First Interim Closing Territory

The first Interim Closing Territory is generally comprised of the geographic territory in Indiana, Illinois and Ohio supplied by the Sellers’ sales centers identified as Anderson, Fort Wayne, Lafayette, South Bend and Terre Haute (the “ First Interim Closing Sales Centers ”), as well as such currently unserved outlets within a territory that would reasonably be expected to be supplied by the First Interim Closing Sales Centers if any such outlet was to become a customer. The precise geographic boundaries of the first Interim Closing Territory will be mutually agreed upon by the parties to the Agreement (and, to the extent applicable, any third party brand owners) prior to the first Interim Closing, which the parties anticipate will include all customer outlets within CCR’s territory immediately prior to the first Interim Closing to which Covered Beverages and Related Products are supplied as of such time or were supplied during the most recent four (4) fiscal quarters completed on or prior to the first Interim Closing (or an outlet that would reasonably be expected to be supplied if such location became a customer), in each case, by the First Interim Closing Sales Centers.

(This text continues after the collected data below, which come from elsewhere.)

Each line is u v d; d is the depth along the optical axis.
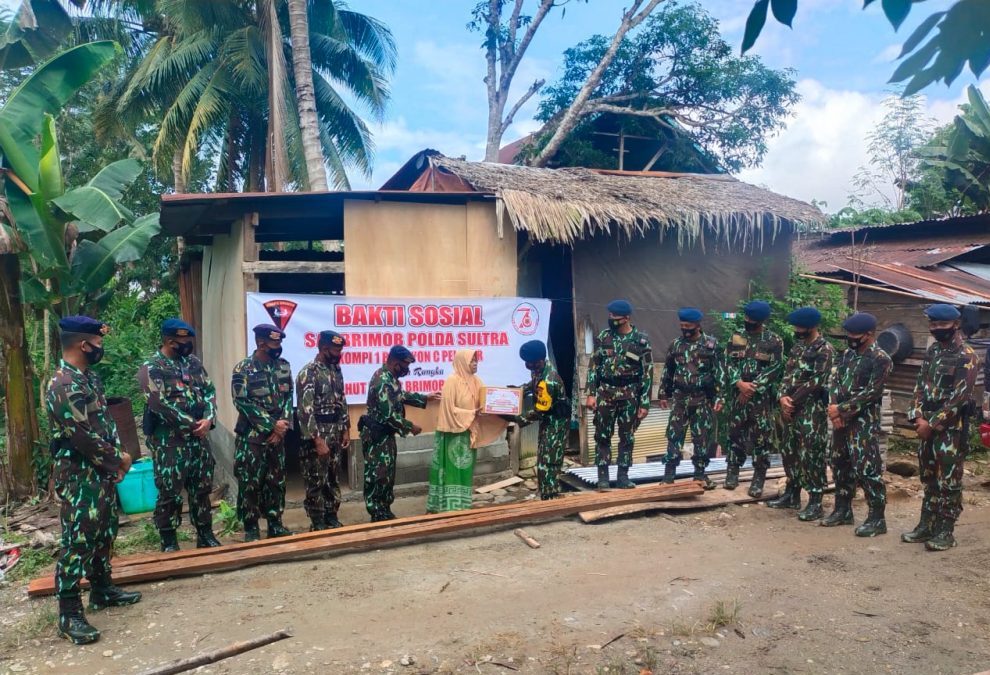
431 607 4.42
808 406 6.25
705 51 18.69
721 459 8.24
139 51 19.23
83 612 4.05
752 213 8.63
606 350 6.87
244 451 5.58
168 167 17.67
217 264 8.81
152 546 5.82
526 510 6.05
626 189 8.83
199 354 11.56
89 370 4.25
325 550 5.32
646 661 3.71
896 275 11.25
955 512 5.48
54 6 9.05
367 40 19.80
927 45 1.26
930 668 3.66
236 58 16.58
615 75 18.97
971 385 5.30
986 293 10.64
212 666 3.67
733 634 4.05
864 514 6.50
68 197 7.43
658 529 6.04
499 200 7.57
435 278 7.52
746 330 6.82
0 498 7.21
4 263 7.31
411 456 7.60
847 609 4.39
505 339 7.82
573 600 4.52
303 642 3.94
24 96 7.54
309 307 6.97
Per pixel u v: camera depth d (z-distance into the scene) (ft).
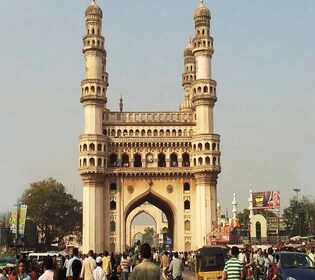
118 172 290.56
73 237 423.23
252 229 249.96
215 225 281.54
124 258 128.98
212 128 294.05
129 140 295.07
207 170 284.41
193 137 292.40
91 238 278.46
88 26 300.81
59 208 364.17
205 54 301.84
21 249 259.60
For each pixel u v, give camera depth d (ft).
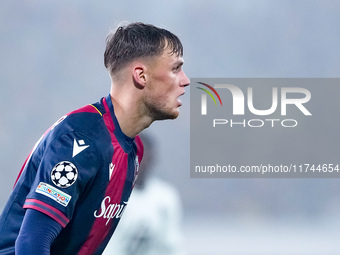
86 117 28.89
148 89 29.66
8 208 28.81
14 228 28.53
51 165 27.25
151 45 29.40
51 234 26.84
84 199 28.73
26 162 29.71
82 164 27.58
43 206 26.81
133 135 30.30
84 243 29.99
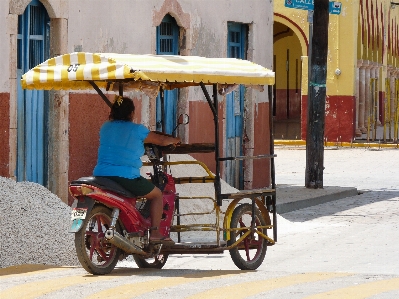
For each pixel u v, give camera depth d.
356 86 51.81
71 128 19.55
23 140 18.48
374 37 59.03
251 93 27.16
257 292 11.97
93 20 20.23
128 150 13.82
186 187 19.66
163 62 13.84
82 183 13.36
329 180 32.50
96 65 13.55
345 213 23.67
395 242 18.42
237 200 14.65
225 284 12.69
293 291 12.05
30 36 18.75
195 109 24.06
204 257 16.83
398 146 48.34
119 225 13.84
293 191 27.50
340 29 50.31
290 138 51.94
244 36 27.31
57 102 19.17
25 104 18.53
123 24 21.25
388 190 29.53
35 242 15.23
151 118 22.20
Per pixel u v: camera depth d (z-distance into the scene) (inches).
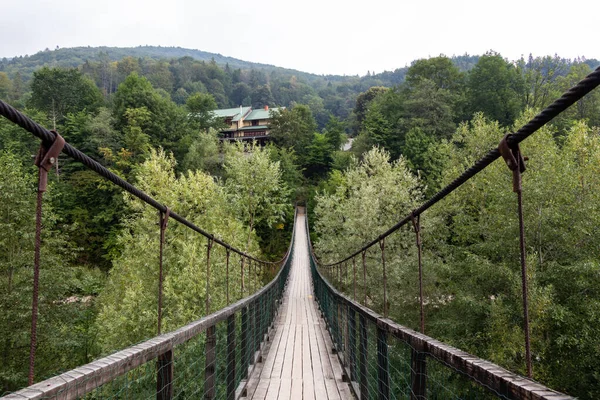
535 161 492.1
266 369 214.7
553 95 1088.2
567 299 405.1
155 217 601.3
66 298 520.7
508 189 476.1
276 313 398.6
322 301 410.9
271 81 5226.4
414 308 572.4
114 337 507.8
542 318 387.2
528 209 456.1
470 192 589.3
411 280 561.9
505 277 441.1
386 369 107.5
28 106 1647.4
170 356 77.8
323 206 927.0
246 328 179.6
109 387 75.1
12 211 467.8
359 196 713.0
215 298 530.3
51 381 43.1
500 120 1254.3
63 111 1637.6
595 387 374.6
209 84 4224.9
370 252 631.2
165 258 562.9
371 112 1756.9
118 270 673.6
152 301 513.3
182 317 494.6
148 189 639.8
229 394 143.0
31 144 1058.7
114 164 1261.1
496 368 46.7
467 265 497.4
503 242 468.4
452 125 1253.1
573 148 501.7
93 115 1638.8
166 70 3959.2
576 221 432.1
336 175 1421.0
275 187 960.3
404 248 637.9
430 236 591.8
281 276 546.3
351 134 2608.3
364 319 144.0
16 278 464.8
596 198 438.3
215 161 1315.2
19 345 454.0
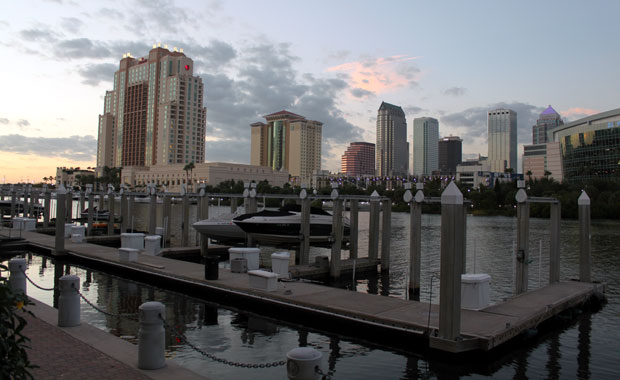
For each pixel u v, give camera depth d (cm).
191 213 9231
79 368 768
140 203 12925
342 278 2322
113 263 2256
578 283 1864
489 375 1059
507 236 5134
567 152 15688
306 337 1289
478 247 4022
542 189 11575
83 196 4747
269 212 3078
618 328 1462
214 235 3080
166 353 1119
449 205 1067
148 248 2514
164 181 18475
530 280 2423
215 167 17375
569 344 1297
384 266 2444
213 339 1253
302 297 1505
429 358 1130
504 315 1298
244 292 1600
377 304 1414
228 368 1020
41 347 877
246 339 1260
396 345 1216
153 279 2008
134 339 1188
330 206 9931
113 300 1702
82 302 1664
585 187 9825
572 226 6875
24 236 3409
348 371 1048
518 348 1255
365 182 15038
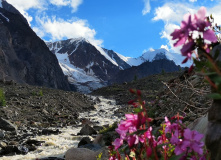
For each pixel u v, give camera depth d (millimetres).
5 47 195500
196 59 1064
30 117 17625
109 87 51250
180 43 1025
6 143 9539
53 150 8625
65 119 18734
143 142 1474
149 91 40500
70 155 5973
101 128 13672
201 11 1009
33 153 8336
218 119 1525
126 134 1377
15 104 20766
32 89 29500
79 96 33906
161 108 8750
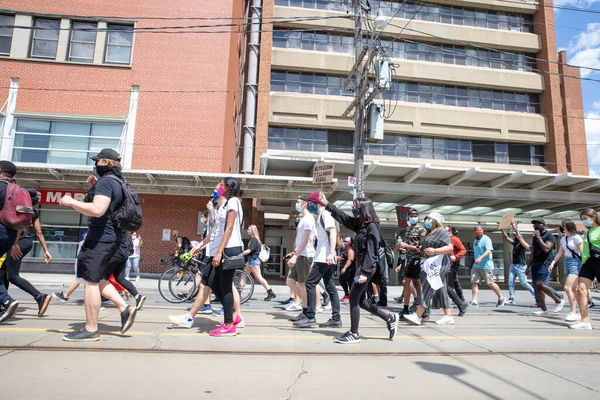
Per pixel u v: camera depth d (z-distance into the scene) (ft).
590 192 59.93
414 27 84.64
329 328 18.21
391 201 66.08
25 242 17.81
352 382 10.92
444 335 17.51
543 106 88.02
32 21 56.29
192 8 59.21
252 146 74.02
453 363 13.14
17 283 17.29
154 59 57.41
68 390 9.43
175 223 54.54
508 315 24.80
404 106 81.10
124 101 56.13
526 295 42.14
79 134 54.90
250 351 13.52
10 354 12.05
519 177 53.62
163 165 55.36
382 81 38.58
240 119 83.66
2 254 15.37
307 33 80.48
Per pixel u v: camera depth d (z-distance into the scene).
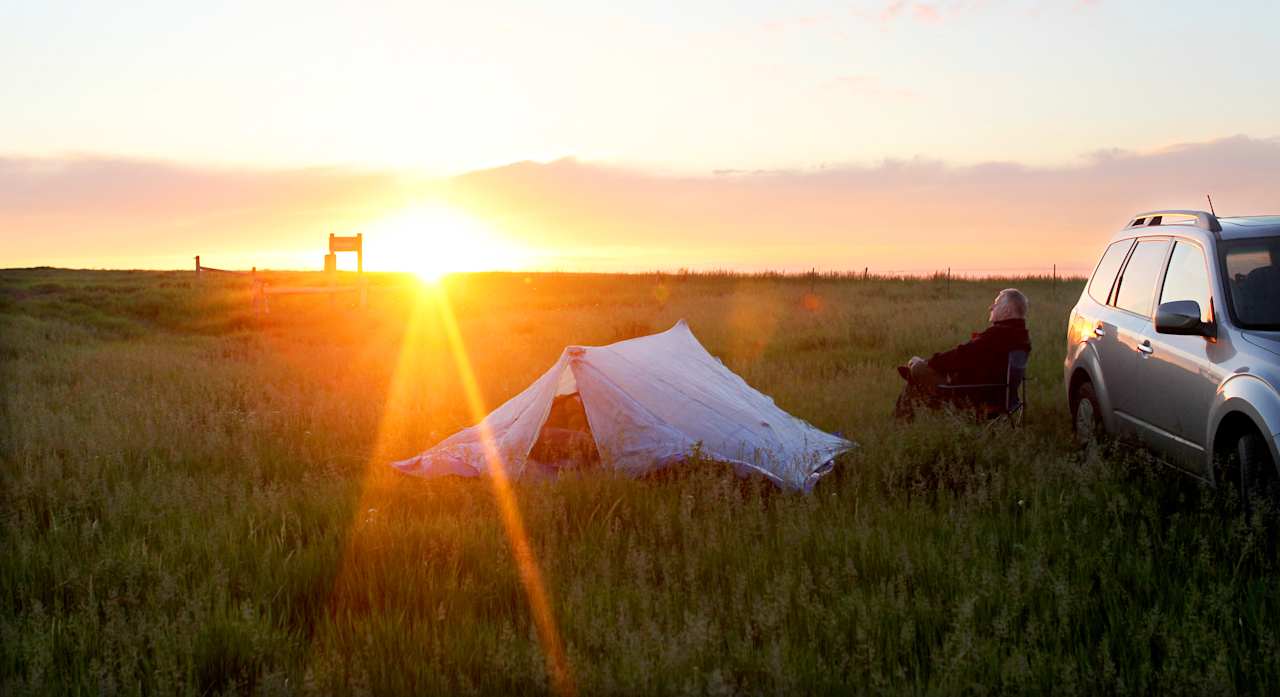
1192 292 6.50
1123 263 8.02
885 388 11.20
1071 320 8.87
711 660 3.91
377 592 4.82
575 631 4.27
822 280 39.12
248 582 4.89
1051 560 5.06
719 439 7.12
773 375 12.37
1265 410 5.17
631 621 4.30
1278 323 5.82
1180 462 6.32
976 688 3.63
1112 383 7.50
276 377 13.35
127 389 12.30
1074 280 36.38
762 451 6.98
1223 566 4.77
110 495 6.72
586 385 7.38
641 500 6.18
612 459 6.93
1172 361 6.45
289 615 4.68
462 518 5.77
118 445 8.29
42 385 12.80
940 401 8.43
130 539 5.68
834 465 7.21
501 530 5.59
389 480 7.00
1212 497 5.70
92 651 4.20
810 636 4.14
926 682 3.83
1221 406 5.66
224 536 5.57
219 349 18.30
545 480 6.53
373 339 20.05
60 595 4.94
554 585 4.82
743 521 5.67
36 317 24.73
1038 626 4.15
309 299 27.64
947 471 6.79
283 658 4.09
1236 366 5.63
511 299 30.88
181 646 4.06
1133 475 6.64
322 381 13.15
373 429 9.33
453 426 9.41
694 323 20.36
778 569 4.93
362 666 3.93
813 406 10.02
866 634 4.03
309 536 5.77
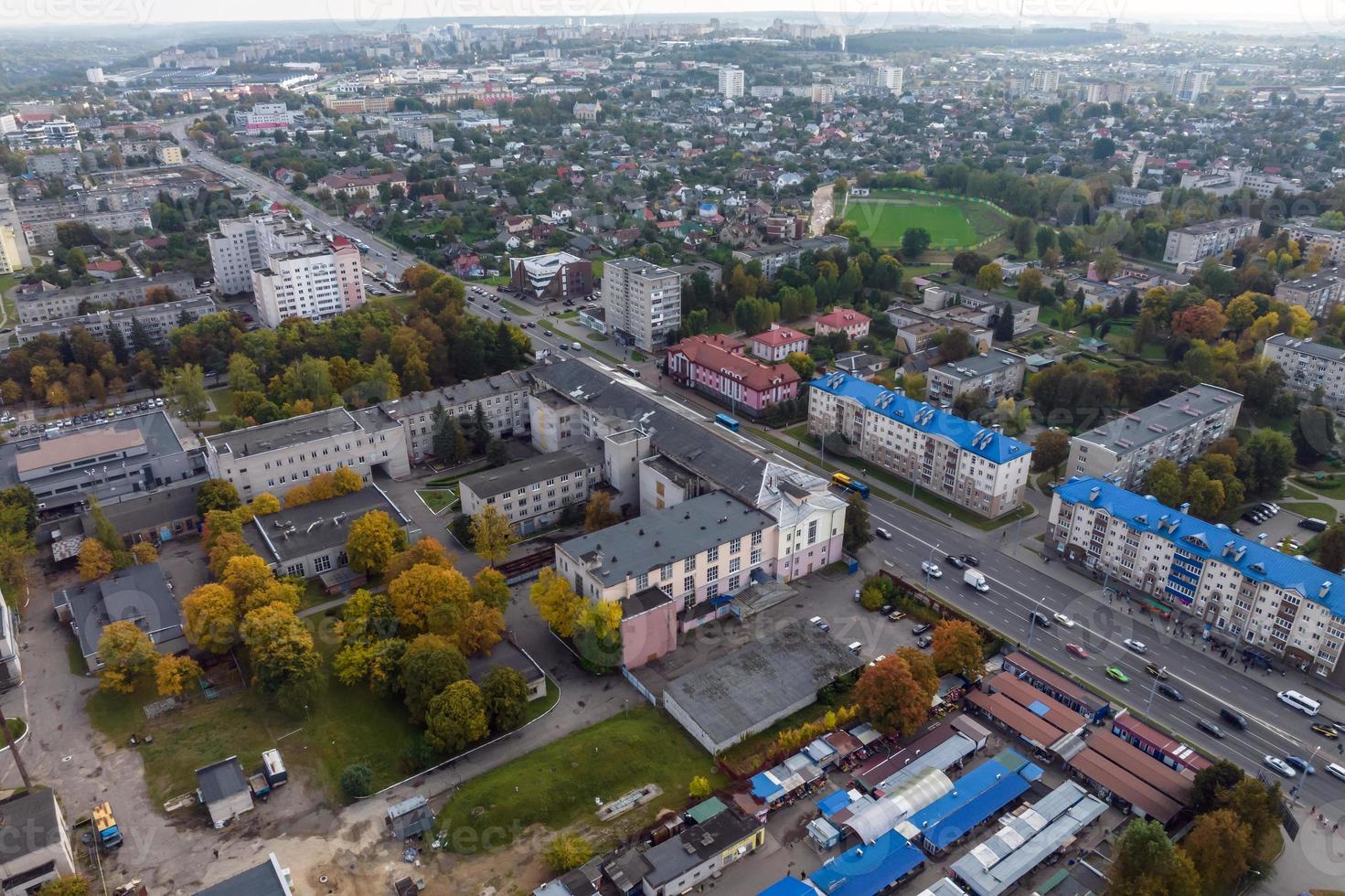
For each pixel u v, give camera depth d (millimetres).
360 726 190125
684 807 171375
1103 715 193625
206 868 157750
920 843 164500
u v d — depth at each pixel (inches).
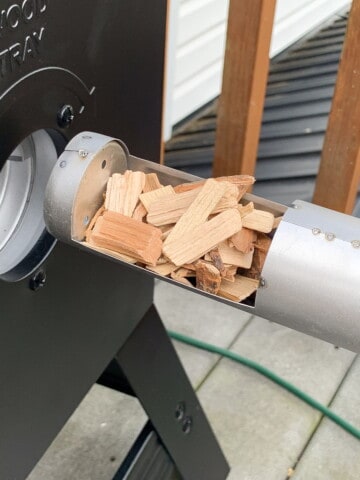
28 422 15.4
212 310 36.1
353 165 25.5
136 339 20.5
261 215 12.1
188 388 23.8
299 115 42.9
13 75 11.7
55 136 14.2
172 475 24.4
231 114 25.5
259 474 28.3
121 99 15.9
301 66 49.1
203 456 25.3
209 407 30.9
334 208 27.2
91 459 28.5
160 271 11.7
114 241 11.9
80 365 17.2
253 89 24.3
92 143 12.1
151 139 18.4
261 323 35.4
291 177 37.5
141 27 15.6
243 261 11.9
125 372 20.1
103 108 15.1
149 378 21.3
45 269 14.2
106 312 17.8
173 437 22.9
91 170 12.0
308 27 54.9
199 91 45.6
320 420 30.7
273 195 36.4
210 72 46.2
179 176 13.2
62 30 12.7
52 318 15.1
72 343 16.4
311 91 45.7
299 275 10.7
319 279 10.6
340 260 10.5
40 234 14.5
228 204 12.2
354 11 21.9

Second Interim Closing Territory

The second Interim Closing Territory is generally comprised of the geographic territory in Illinois and Indiana supplied by the Sellers’ sales centers identified as Indianapolis and Bloomington (the “ Second Interim Closing Sales Centers ”), as well as such currently unserved outlets within a territory that would reasonably be expected to be supplied by the Second Interim Closing Sales Centers if any such outlet was to become a customer. The precise geographic boundaries of the second Interim Closing Territory will be mutually agreed upon by the parties to the Agreement (and, to the extent applicable, any third party brand owners) prior to the second


Interim Closing, which the parties anticipate will include all customer outlets within CCR’s territory immediately prior to the second Interim Closing to which Covered Beverages and Related Products are supplied as of such time or were supplied during the most recent four (4) fiscal quarters completed on or prior to the second Interim Closing (or an outlet that would reasonably be expected to be supplied if such location became a customer), in each case, by the Second Interim Closing Sales Centers.

Final Closing Territory

The Final Closing Territory is generally comprised of the geographic territory in Ohio supplied by the Sellers’ sales centers identified as Columbus and Mansfield (the “ Final Closing Sales Centers ”), as well as such currently unserved outlets within a territory that would reasonably be expected to be supplied by the Final Closing Sales Centers if any such outlet was to become a customer. The precise geographic boundaries of the Final Closing Territory will be mutually agreed upon by the parties to the Agreement (and, to the extent applicable, any third party brand owners) prior to the Final Closing, which the parties anticipate will include all customer outlets within CCR’s territory immediately prior to the Final Closing to which Covered Beverages and Related Products are supplied as of such time or were supplied during the most recent four (4) fiscal quarters completed on or prior to the Final Closing (or an outlet that would reasonably be expected to be supplied if such location became a customer), in each case, by the Final Closing Sales Centers.